During training, CBOW constructs a hidden layer that represents the aggregated information from the context words. This hidden layer acts as a continuous vector representation of the context. The word embeddings are learned by updating the weights of the neural network using backpropagation and gradient descent. CBOW has several advantages. It is computationally efficient compared to other word embedding techniques like Skip-gram, which considers each word as a target word and predicts the context words. CBOW is also known to work well for frequent words and is faster to train due to its simpler architecture. However, it may struggle with rare words or words with multiple meanings, as it does not capture the individual characteristics of each word.

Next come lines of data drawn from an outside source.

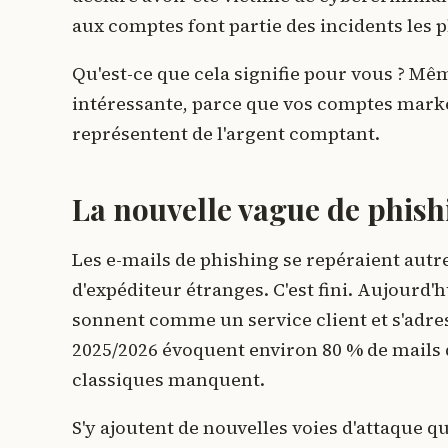
aux comptes font partie des incidents les p
Qu'est-ce que cela signifie pour vous ? Mê
intéressante, parce que vos comptes market
représentent de l'argent comptant.
La nouvelle vague de phish
Les e-mails de phishing se repéraient autre
d'expéditeur étranges. C'est fini. Aujourd'
sonnent comme un service client et s'adres
2025/2026 évoquent environ 80 % de mails d
classiques manquent.
S'y ajoutent de nouvelles voies d'attaque que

In summary, CBOW is a shallow neural network model used for creating word embeddings. It predicts a target word based on the context words, learns dense vector representations for words, and aims to maximize the probability of correct predictions. CBOW is computationally efficient, works well for frequent words, but may not capture the nuances of rare or polysemous words. And after completing this notebook, you now know how to train word embeddings using CBOW yourself.